Resta claro, portanto, que a evidente insatisfação dos eleitores brasileiros não é em relação a uma “ordem liberal”, mas, antes, à mera possibilidade de que esta venha a se instalar de fato no País. Não à toa, o atual governo, apenas por ter flertado com o liberalismo econômico, ao impor um teto para os gastos públicos, realizar uma abrangente reforma trabalhista e tentar reformar a Previdência, tornou-se o mais impopular da história brasileira. O liberalismo é demonizado dia e noite por forças retrógradas e antidemocráticas, muito influentes em diversos segmentos sociais, de tal forma que, mesmo quando não deveria haver dúvida de que o atual desastre econômico brasileiro foi fruto da ideologia do Estado balofo e perdulário, a responsabilidade pela crise é atribuída ao “neoliberalismo” das “elites”.

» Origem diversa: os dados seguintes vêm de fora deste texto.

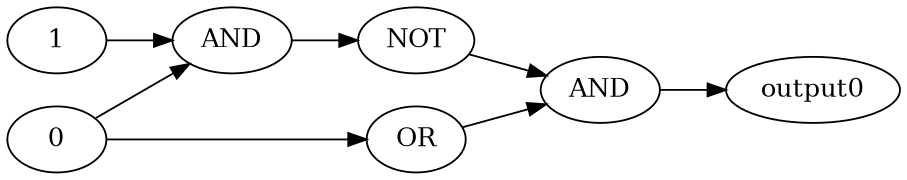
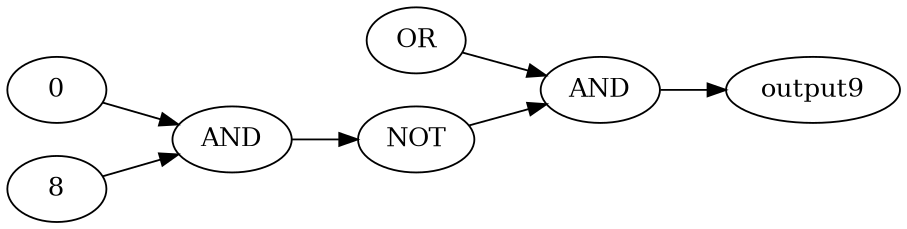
  digraph {
    rankdir=LR
    n1 [label=AND]
    n2 [label=NOT]
    0
    n4 [label=OR]
    n5 [label=AND]
-   1
-   output0
+   1 [label=8]
+   output0 [label=output9]
    n1 -> n2
    n2 -> n5
    0 -> n1
-   0 -> n4
    n4 -> n5
    n5 -> output0
    1 -> n1
  }
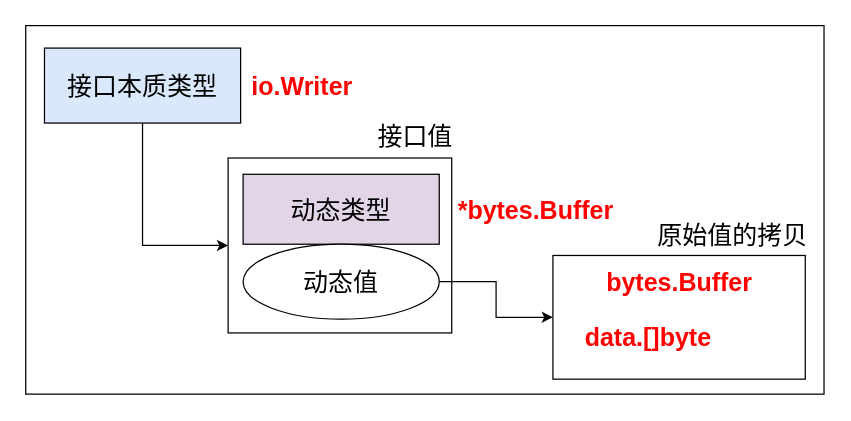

Essa indisposição com o liberalismo não se limita ao âmbito econômico. A popularidade de tipos como Jair Bolsonaro e Lula da Silva, que representam, cada um à sua maneira, o pensamento autoritário, demonstra que uma parte importante do eleitorado admite ou mesmo deseja o fim da democracia, cujos pressupostos políticos são a alternância no poder e o respeito ao contraditório. Para esse contingente de brasileiros, as desejadas mudanças sociais não se darão de baixo para cima, por meio do amplo e constante debate de ideias, como na democracia liberal, mas sim de cima para baixo, ditadas por iluminados líderes, como nos regimes autocráticos.
Ao comentar as razões pelas quais o pensamento liberal perdeu terreno nas últimas décadas, a Economist considera que “os liberais se acomodaram no poder” e, “como resultado, perderam sua ânsia por reformas”. O discurso sobre a “meritocracia”, um dos pilares liberais, vem se prestando apenas a proteger as elites econômicas, que, no entender da revista britânica, “vivem numa bolha”. Uma das consequências disso é o esvaziamento dos partidos tradicionais, vistos como extensões dessas elites, com a consequente fragmentação da política e a ascensão de líderes populistas que investem na polarização social.
Está claro, assim, que os liberais precisam urgentemente se mostrar à altura das graves demandas atuais, deixando sua zona de conforto e voltando a defender com vigor as reformas, para demonstrar aos eleitores que é somente por meio do fortalecimento das instituições democráticas e da constituição de um eficiente Estado regulador que a prosperidade estará ao alcance de todos.